Campaign Lake Simcoe has released its response to Amendment 1 of the province’s Growth Plan. The title, Continuing to Promote Sprawl in Simcoe County, is a pretty clear indication of their position.
The organization argues that the province’s proposed Amendment still leaves natural and agricultural areas vulnerable to “very large development projects” that enables further sprawl, contradicts the province’s own Growth Plan and runs counter to the wishes of Simcoe County residents. An Environics poll states, “91% of people say that the Greenbelt should not only be protected, but it should be expanded to bring in more farmland and natural heritage lands and protect it from further growth and development.”
The Coalition supports the Amendment’s proposal to shift population growth toward communities further north to avoid contributing more commuter traffic to highway 400.
I attended the Open House discussion regarding the Inspiring Innisfil strategic plan. It gave me an opportunity to hear the views of a local farm owner who described some of the difficulties they face:
He pointed out that most of the farmland in Innisfil appears to already be owned by developers who rent it out to the remaining farmers. (The number of billboards in farm fields suggest he’s right). Except that developers prefer to rent land for a limited period, such as 5 or 6 years. Unfortunately, this does not fit with the needs of farmers who have to plan investments in costly machinery over a longer period such as 10 years. This is one way that agriculture is gradually eased out of an area regardless of zoning or local planning. I had already overheard some conversation several years ago that local farmers were becoming discouraged about staying in this area. I doubt the situation has improved.
He also noted that some of the people who support local food and agriculture in principle tend to be more critical when faced with the reality of an operating farm as a neighbour. He cited complaints about things like spraying and had even had someone complain about his livestock being outside on a winter day. I can attest to some seasonal ‘aromas’ but as far as I’m concerned, it comes with the territory. Increased traffic on local roads makes it more dangerous and inconvenient for farmers to move their machinery and equipment from one field to another. Commuting drivers can be very impatient, and unsympathetic, with tractors on the road.
Some of the solutions to make farming more viable can be problematic too. One strategy is to encourage farm-gate enterprises but this also involves the added burden of strict food processing regulation and inspections. This is an administrative and financial hurdle that farmers are not well suited to cope with.
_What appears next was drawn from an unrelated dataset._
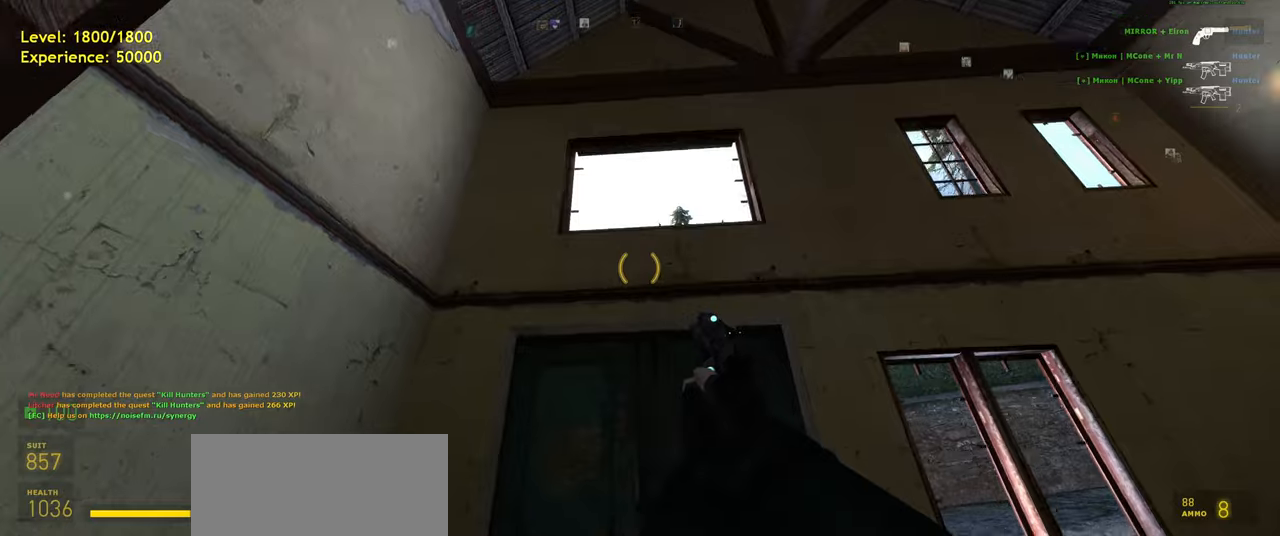
{"keys": [], "mouse": [], "events": [[240, "a", "down"], [280, "w", "down"], [360, "w", "up"], [400, "a", "up"]]}
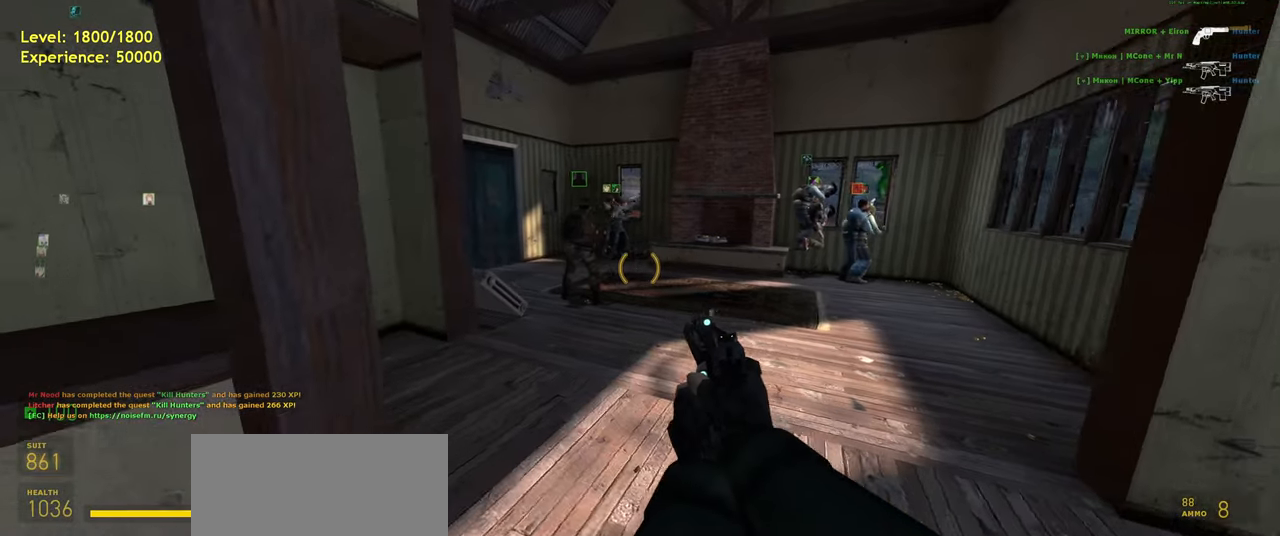
{"keys": ["s"], "mouse": [], "events": [[140, "s", "down"], [240, "d", "down"], [280, "s", "up"], [340, "d", "up"], [420, "s", "down"]]}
Farmers have traditionally opposed greenbelt legislation as an infringement that prevents them from retiring comfortably from the proceeds of their largest asset, their land. But greenbelt legislation would be an effective way to get developers to relinquish the agricultural land they’re already holding.
I can think of a couple of possible alternatives to greenbelt legislation. One would be the creation of an Agricultural Land Trust. This could be formed by a number of stakeholders including the farmers themselves. The idea would be to buy farmland as it comes on the market, holding it in trust, and renting it to new or existing farmers on reasonable terms. It could potentially give farmers a greater say in the use of larger tracts of land. Perhaps it would enable planning of new agri-businesses and agri-tourism. The announcement of the sale of Cookstown Greens seems to be an ideal property for Trust ownership. Currently the property grows specialty vegetables for the Toronto restaurant market. The owner has suggested there’s potential to develop an on-site restaurant, cooking school or other food-related enterprises.
If the greenbelt or a land trust are not options, then what? Can legislation be created to bar developers from buying land that is not already zoned for residential or commercial development? That seems to be the only other definitive alternative to keep rural land in agricultural production.